Los ojos del hombre bajo buscaron los del otro e intentaron una pregunta muda y última, pero aquellos otros ojos, con su áspera devolución de muerte, la dejaron filtrarse en el aire hasta desvanecerse. Entonces, como dando un último manotazo de ahogado, tropezó con algo, probablemente una piedra, y cayó. Todo se confundió, se volvió un espacio oscuro, una suerte de fosa en la que yacía maniatado de pies y manos, y su boca, oprimida por una tela, apretada.
Aquel hombre, a duras penas lograba reunirse aún con sus pares en lugares secretos – tenían prohibido divulgarlos, el peligro reinaba en todos lados, más aún, se olía, sobre todo, por las noches, o a la madrugada, cuando no quedaba nadie sin requisar, en los molinetes de los subtes o en las paradas de los ómnibus, a la hora de viajar para ir al trabajo -. Mi tía Inés, la enfermera, solía contar cómo, con indignación, a veces, hasta, con miedo, debía soportar, todos los días, los controles- .
La guerrilla y la persecución se habían recrudecido y ya no era posible continuar con las reuniones, no convenía. Aquella noche, el hombre pequeño, luego de haber estado en un bar con compañeros de facultad, regresaba a su casa. Cuando quiso abrir la puerta con llave, se dio cuenta de que la misma había sido forzada. Entonces entró y vio el caos en su living, en su dormitorio, sin embargo, no faltaban los muebles, ni el reloj, ni el dinero.

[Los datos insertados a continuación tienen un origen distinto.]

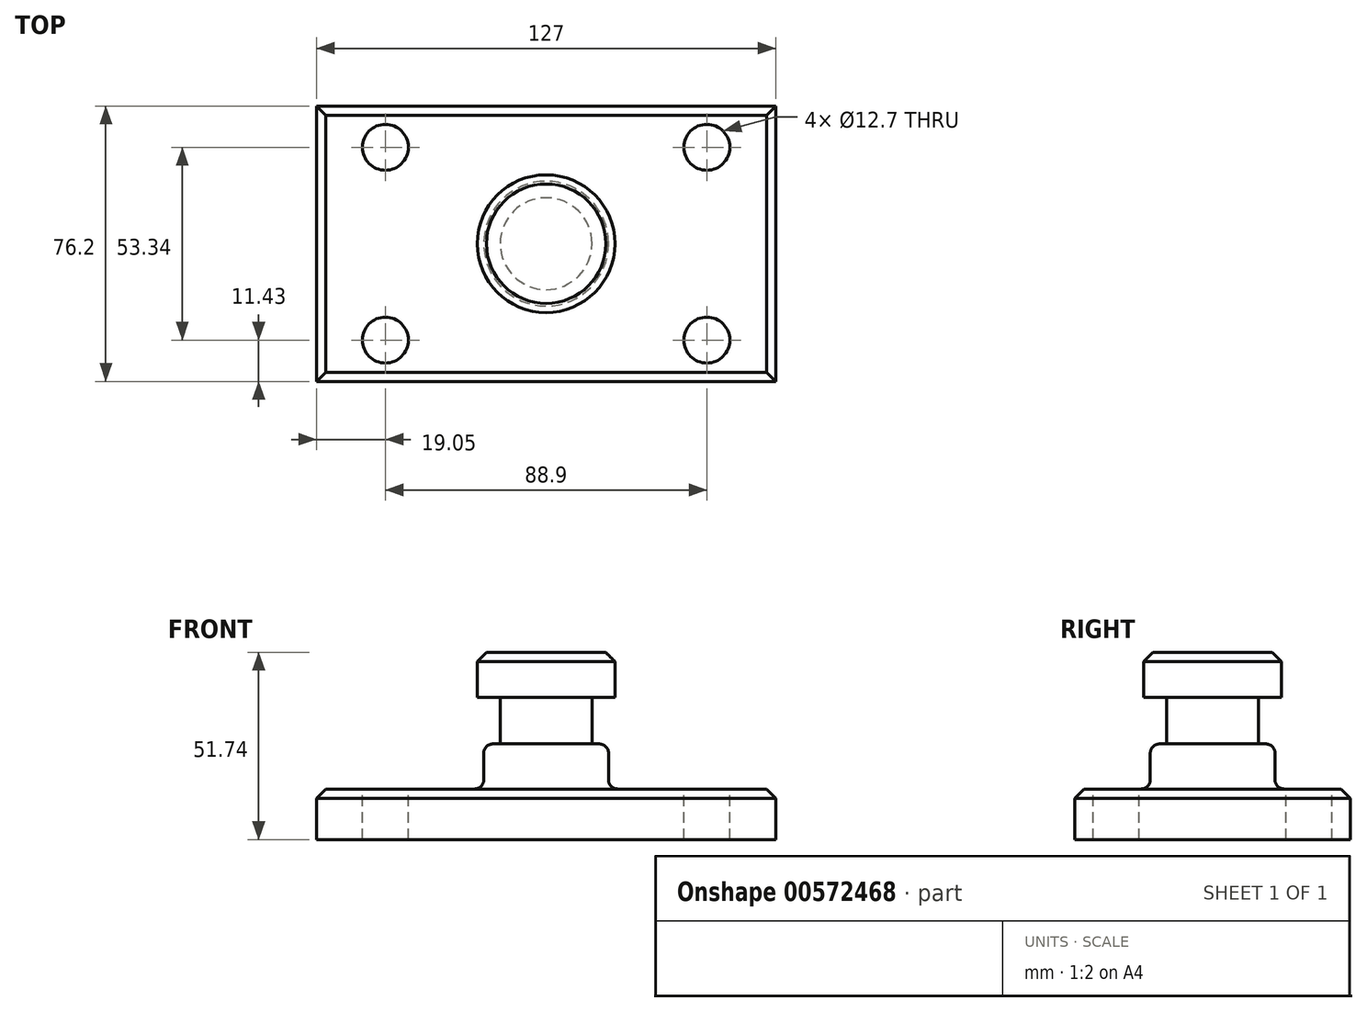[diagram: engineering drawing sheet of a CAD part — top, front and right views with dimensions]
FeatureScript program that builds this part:
annotation { "Feature Type Name" : "Feature", "Feature Type Description" : "" }
export const myFeature = defineFeature(function(context is Context, id is Id, definition is map)
    precondition{}
    {
        {
            var Q0;
            Q0=qCreatedBy(makeId("Top.planeOp"),FACE);
            var sketch = newSketch(context, id + "F0", { "sketchPlane" : qUnion([Q0])});
            skPoint(sketch, "E0.middle", {"position": v(0, 0) * mm});
            skLineSegment(sketch, "E1.bottom", {"start": v(-63.5, 38.1) * mm, "end": v(63.5, 38.1) * mm});
            skLineSegment(sketch, "E1.top", {"start": v(-63.5, -38.1) * mm, "end": v(63.5, -38.1) * mm});
            skLineSegment(sketch, "E1.left", {"start": v(-63.5, 38.1) * mm, "end": v(-63.5, -38.1) * mm});
            skLineSegment(sketch, "E1.right", {"start": v(63.5, 38.1) * mm, "end": v(63.5, -38.1) * mm});
            skSolve(sketch);
        }
        {
            var Q0;
            Q0 = qSketchRegion(id + "F0", true);
            extrude(context, id + "F1", {"entities" : qUnion([Q0]), "depth" : 13.97 * mm, "offsetDistance" : 25.4 * mm});
        }
        {
            var Q0;
            Q0=makeQuery(id+"F1.opExtrude","CAP_FACE",FACE,{"disambiguationData":[OSD([sQuery(id+"F0.wireOp",EDGE,"E1.bottom"),sQuery(id+"F0.wireOp",EDGE,"E1.top"),sQuery(id+"F0.wireOp",EDGE,"E1.left"),sQuery(id+"F0.wireOp",EDGE,"E1.right")])],"isStart":false});
            var sketch = newSketch(context, id + "F2", { "sketchPlane" : qUnion([Q0])});
            skCircle(sketch, "E2", {"center": v(-44.45, 26.67) * mm, "radius": 6.35 * mm});
            skCircle(sketch, "E3", {"center": v(44.45, 26.67) * mm, "radius": 6.35 * mm});
            skCircle(sketch, "E4", {"center": v(-44.45, -26.67) * mm, "radius": 6.35 * mm});
            skCircle(sketch, "E5", {"center": v(44.45, -26.67) * mm, "radius": 6.35 * mm});
            skSolve(sketch);
        }
        {
            var Q0;
            Q0=sQuery(id+"F2.wireOp",VERTEX,"E2.center");
            var Q1;
            Q1=sQuery(id+"F2.wireOp",VERTEX,"E4.center");
            var Q2;
            Q2=sQuery(id+"F2.wireOp",VERTEX,"E3.center");
            var Q3;
            Q3=sQuery(id+"F2.wireOp",VERTEX,"E5.center");
            var Q4;
            Q4=makeQuery(id+"F1.opExtrude","SWEPT_BODY",BODY,{"disambiguationData":[OSD([sQuery(id+"F0.wireOp",EDGE,"E1.bottom"),sQuery(id+"F0.wireOp",EDGE,"E1.top"),sQuery(id+"F0.wireOp",EDGE,"E1.left"),sQuery(id+"F0.wireOp",EDGE,"E1.right")])]});
            hole(context, id + "F3", {"style" : HoleStyle.SIMPLE, "endStyle" : HoleEndStyle.THROUGH, "holeDiameter" : 12.7 * mm, "isTappedThrough" : true, "tappedDepth" : 12.7 * mm, "tapClearance" : 3, "locations" : qUnion([Q0, Q1, Q2, Q3]), "scope" : qUnion([Q4])});
        }
        {
            var Q0;
            Q0=qCreatedBy(makeId("Front.planeOp"),FACE);
            var sketch = newSketch(context, id + "F4", { "sketchPlane" : qUnion([Q0])});
            skLineSegment(sketch, "E6.bottom", {"start": v(0, 39.37) * mm, "end": v(12.7, 39.37) * mm});
            skLineSegment(sketch, "E6.top", {"start": v(0, 13.97) * mm, "end": v(12.7, 13.97) * mm});
            skLineSegment(sketch, "E6.left", {"start": v(0, 39.37) * mm, "end": v(0, 13.97) * mm});
            skLineSegment(sketch, "E6.right", {"start": v(12.7, 39.37) * mm, "end": v(12.7, 13.97) * mm});
            skSolve(sketch);
        }
        {
            var Q0;
            Q0 = qSketchRegion(id + "F4", true);
            var Q1;
            Q1=sQuery(id+"F4.wireOp",EDGE,"E6.left");
            revolve(context, id + "F5", {"operationType" : NewBodyOperationType.ADD, "entities" : qUnion([Q0]), "axis" : qUnion([Q1]), "revolveType" : RevolveType.FULL});
        }
        {
            var Q0;
            Q0=qCreatedBy(makeId("Front.planeOp"),FACE);
            var sketch = newSketch(context, id + "F6", { "sketchPlane" : qUnion([Q0])});
            skLineSegment(sketch, "E7.bottom", {"start": v(0, 51.74) * mm, "end": v(19.05, 51.74) * mm});
            skLineSegment(sketch, "E7.top", {"start": v(0, 39.37) * mm, "end": v(19.05, 39.37) * mm});
            skLineSegment(sketch, "E7.left", {"start": v(0, 51.74) * mm, "end": v(0, 39.37) * mm});
            skLineSegment(sketch, "E7.right", {"start": v(19.05, 51.74) * mm, "end": v(19.05, 39.37) * mm});
            skSolve(sketch);
        }
        {
            var Q0;
            Q0=makeQuery(id+"F6.imprint","IMPRINT",FACE,{"disambiguationData":[TD([[makeQuery(id+"F6.imprint","IMPRINT",EDGE,{"derivedFrom":sQuery(id+"F6.wireOp",EDGE,"E7.bottom")}),-1.0]])]});
            var Q1;
            Q1=sQuery(id+"F6.wireOp",EDGE,"E7.left");
            revolve(context, id + "F7", {"operationType" : NewBodyOperationType.ADD, "entities" : qUnion([Q0]), "axis" : qUnion([Q1]), "revolveType" : RevolveType.FULL});
        }
        {
            var Q0;
            Q0=qCreatedBy(makeId("Front.planeOp"),FACE);
            var sketch = newSketch(context, id + "F8", { "sketchPlane" : qUnion([Q0])});
            skLineSegment(sketch, "E8.bottom", {"start": v(17.25, 13.97) * mm, "end": v(7.67, 13.97) * mm});
            skLineSegment(sketch, "E8.top", {"start": v(17.25, 26.43) * mm, "end": v(7.67, 26.43) * mm});
            skLineSegment(sketch, "E8.left", {"start": v(17.25, 13.97) * mm, "end": v(17.25, 26.43) * mm});
            skLineSegment(sketch, "E8.right", {"start": v(7.67, 13.97) * mm, "end": v(7.67, 26.43) * mm});
            skPoint(sketch, "E8.middle", {"position": v(12.46, 20.2) * mm});
            skSolve(sketch);
        }
        {
            var Q0;
            Q0 = qSketchRegion(id + "F8", true);
            var Q1;
            Q1=makeQuery(id+"F5.opRevolve","SWEPT_FACE",FACE,{"disambiguationData":[OSD([sQuery(id+"F4.wireOp",EDGE,"E6.right")])]});
            revolve(context, id + "F9", {"operationType" : NewBodyOperationType.ADD, "entities" : qUnion([Q0]), "axis" : qUnion([Q1]), "revolveType" : RevolveType.FULL});
        }
        {
            var Q0;
            Q0=makeQuery(id+"F9.opRevolve","SWEPT_EDGE",EDGE,{"disambiguationData":[OSD([sQuery(id+"F8.wireOp",EDGE,"E8.top"),sQuery(id+"F8.wireOp",EDGE,"E8.left")])]});
            var Q1;
            Q1=makeQuery(id+"F9.opRevolve","SWEPT_FACE",FACE,{"disambiguationData":[OSD([sQuery(id+"F8.wireOp",EDGE,"E8.left")])]});
            fillet(context, id + "F10", {"entities" : qUnion([Q0, Q1]), "radius" : 2.54 * mm, "tangentPropagation" : true, "allowEdgeOverflow" : false});
        }
        {
            var Q0;
            Q0=makeQuery(id+"F7.opRevolve","SWEPT_EDGE",EDGE,{"disambiguationData":[OSD([sQuery(id+"F6.wireOp",EDGE,"E7.bottom"),sQuery(id+"F6.wireOp",EDGE,"E7.right")])]});
            chamfer(context, id + "F11", {"entities" : qUnion([Q0]), "width" : 2.54 * mm, "tangentPropagation" : true});
        }
        {
            var Q0;
            Q0=makeQuery(id+"F1.opExtrude","CAP_EDGE",EDGE,{"disambiguationData":[OSD([sQuery(id+"F0.wireOp",EDGE,"E1.top")])],"isStart":false});
            var Q1;
            Q1=makeQuery(id+"F1.opExtrude","CAP_EDGE",EDGE,{"disambiguationData":[OSD([sQuery(id+"F0.wireOp",EDGE,"E1.left")])],"isStart":false});
            var Q2;
            Q2=makeQuery(id+"F1.opExtrude","CAP_EDGE",EDGE,{"disambiguationData":[OSD([sQuery(id+"F0.wireOp",EDGE,"E1.bottom")])],"isStart":false});
            var Q3;
            Q3=makeQuery(id+"F1.opExtrude","CAP_EDGE",EDGE,{"disambiguationData":[OSD([sQuery(id+"F0.wireOp",EDGE,"E1.right")])],"isStart":false});
            chamfer(context, id + "F12", {"entities" : qUnion([Q0, Q1, Q2, Q3]), "width" : 2.54 * mm, "tangentPropagation" : true});
        }
    });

No se trataba de un robo, sus libros, en cambio, estaba revueltos, al igual que, sus apuntes, su material informativo, todo, todo eso reducido a un cúmulo atiborrado de papeles.
Salió y allí estaba el otro, el hombre más alto, esperándolo en las sombras, junto al farol. Comenzó a caminar. El otro lo seguía, en silencio. Dobló la esquina, el otro – ¿su sombra? – también lo hizo. Después de unos metros, digamos quince o veinte, se detuvo. Las miradas se enfrentaron, abiertas a una oscuridad más rotunda y cierta que la de aquella noche, avanzada, fría. Entonces, vino aquella carrera corta.
A los pocos minutos, dos automóviles de color verde oliva se detuvieron frente a la escena. El hombre más alto, simplemente, se limitó a arrastrar el cuerpo hasta el lugar. Bajaron otros dos sujetos, y todos lo guardaron en el baúl de uno de los coches. Luego, ambos vehículos se perdieron corriendo a toda velocidad, hasta perderse en la negrura.